Which of the 3 standard compression algorithms on Unix (gz, xz, or bz2) is best for long term data archival at their highest compression?

cm0002@lemmy.world · 2 days ago

Which of the 3 standard compression algorithms on Unix (gz, xz, or bz2) is best for long term data archival at their highest compression?

dwt@feddit.org · 1 day ago

Whichever compresses your data the smallest, while still having acceptable runtime?

Lemmchen@feddit.org · 1 day ago

Free space compression is easily done by each of them to my knowledge. Everything else in your dataset doesn’t sound highly compressible anyway. Plus, you should really consider decompression time. In general your trade-off seems wrong. If you need compression at all in your case, go with the fastest decompression time. If you’re using a filesystem like ZFS, you can have it handle compression automatically.

From my perspective zstd seems like it’s becoming the new standard over gz/bzip2/xz, so maybe consider this.

sga@piefed.social · 2 days ago

it feels like a xy problem. if i am not wrong, single bit corruption leaving file unextractable is a bit wild, and my guess is that it’s headers were blown.

As for general stuff, use a file system which does parity calc and such. or use something like raid to have redundant drives. (you can set something like 1 in 5 breaks, or 2 in 5, but more you allow to break, less actual space usable you would have). Or have really simple backups.

As to physical media - do not go flash based (ssd/sd cards/usb pen drives) if you want to leave them unpowered. they expect to be powered once every few months. they are effectively ram disks but like much more stable. Hard disk drives are better, but handle physical shocks much worse. you can drop a ssd and expect it to work. for a hard disk it is almost game over. Magnetic tape are better, they are much less data dense, but they are cheap.

I would assume it’s lossless

yes. these are lossless algorithms.

Now coming to compression - no compression practically deals with bit corruption. practically all compression formats aim for small size and or fast (de)/compression. Saving parity bits is wasteful.

If you can install some thing, try, for eg, https://github.com/Parchive/par2cmdline. You give whatever file (compressed or not), and it will generate parity bits so you can repair stuff. now use whatever compression you want, and prepare parity bits for worst case.

As to what compression algorithm, zip or gzip (deflate), bzip2 (or newer 3), xz (lzma in general), and zstandard (or older lz4), brotli are practically not going anywhere. most distros use them, they are used on web, and many other places.
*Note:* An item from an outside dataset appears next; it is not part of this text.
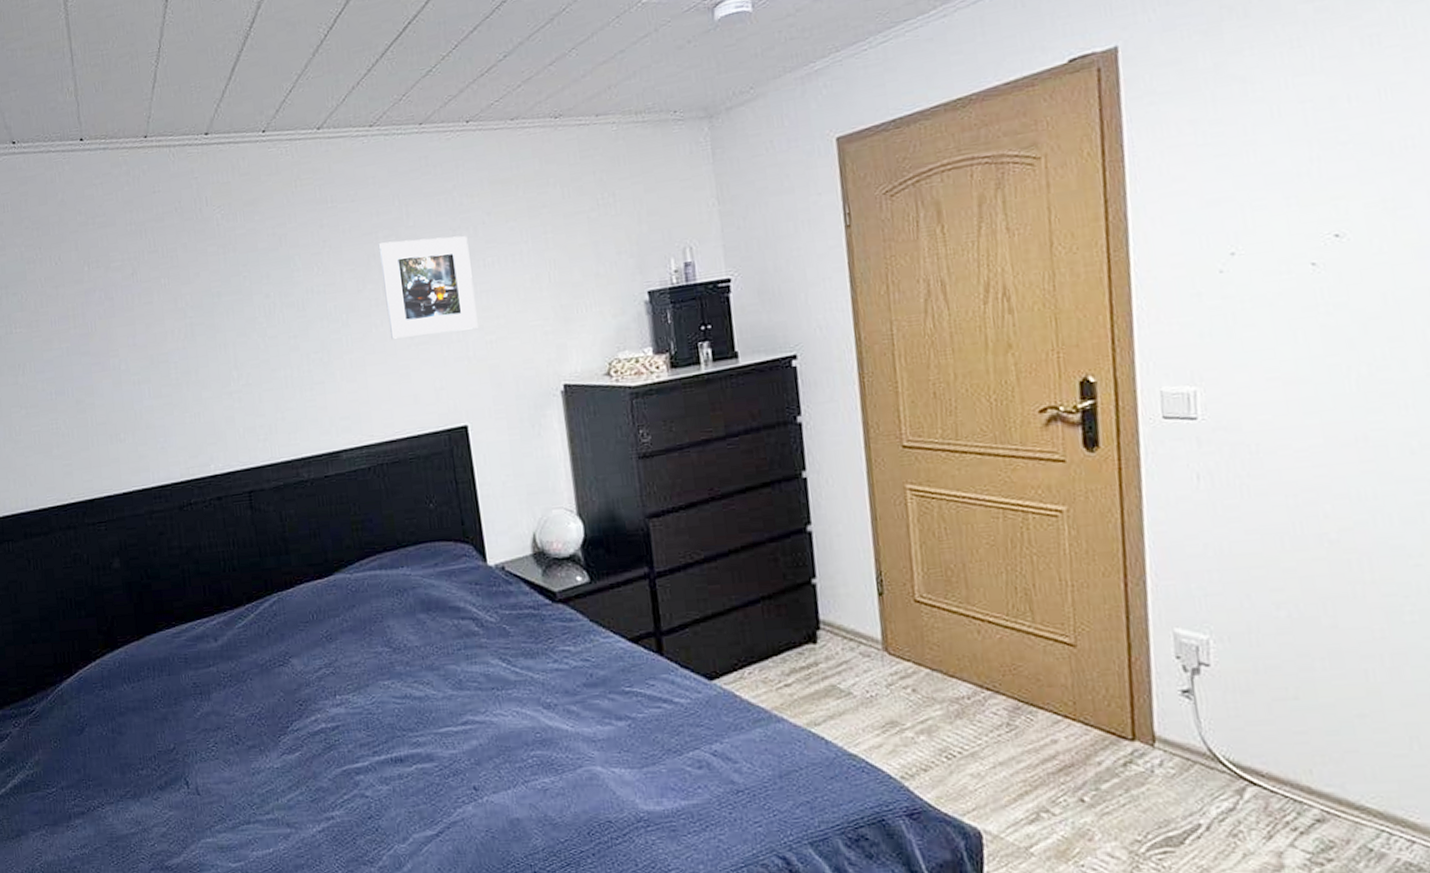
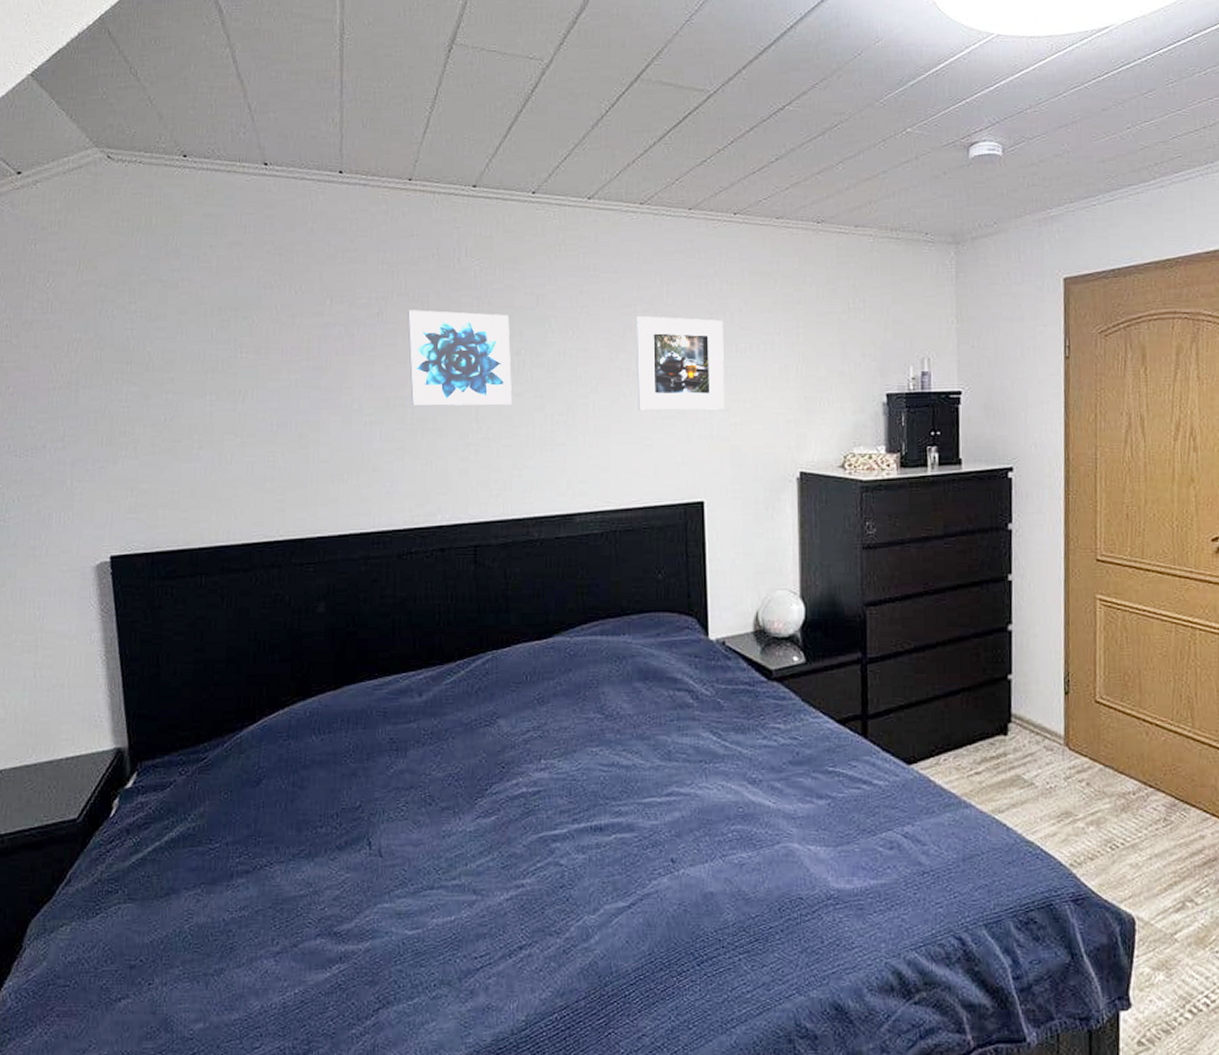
wall art: none [159,259,269,360] -> present [408,310,513,406]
My favorite is zstadard as it gives great compression and extremely fast.

Do any of them have the ability to recover from a bit flip or at the very least detect with certainty whether the data is corrupted or not when extracting?

no and no.

You should also consider file archive format. for example zip (the format, not algo) or tar are effictively standards and stable, and practically here forever. there are mountable ones like squashfs (also fairly common. most linux distros use it for live images) and dwarfs (not yet a standard, imagine squashfs but also deduplicating).

do compression formats exist (or can they exist) which correct for bit flop - yes

If your goal is that a single bit flip should not ruin it, you should probably not look into deduplicating ones (they are reducing the number of bits stored, so in case a bit flip happens, less files would be corrupted).

Now coming to another part - do you want to compress data ? if so, why?

when you compress data, you literally reducing number of bits. now imagine if all bits on your disc are equally likely to undergo bitrot. if so, compressing makes your files less likely to rot.

but as you have also said, it is possible that if they corrupt, the corruption is more catastrophic (in a plane text file, this may just mean a character mutated, or in a image, some color changed. hardly problematic).

So you should also check - is compression worth it? come up with a number, lets say 90%. if compression algorithm reduces file size to 0.93 the original, do not go for compression. if it does, do compress. I am not saying pick 90%, but like decide on one you seem content with.

here is a stupid idea. if compression reduces file size by 2x, then compress, and make yet another copy. now even if one is corrupted, you have a pristine copy.

dgdft@lemmy.world · 1 day ago

Seconding the zstd rec.

For anyone like OP worried about having an offline copy of the utility on hand, I strongly recommend throwing a copy of cosmos on your recovery drive. It’s a set of common tools that are compiled to a special binary format that’ll run on all major OSes (and ARM64), including zstd.

Tuukka R@piefed.ee · 2 days ago

You can of course remedy the risk of corruption by making several compressed files instead of just one. Then you will lose only part of the data in the worst case scenario.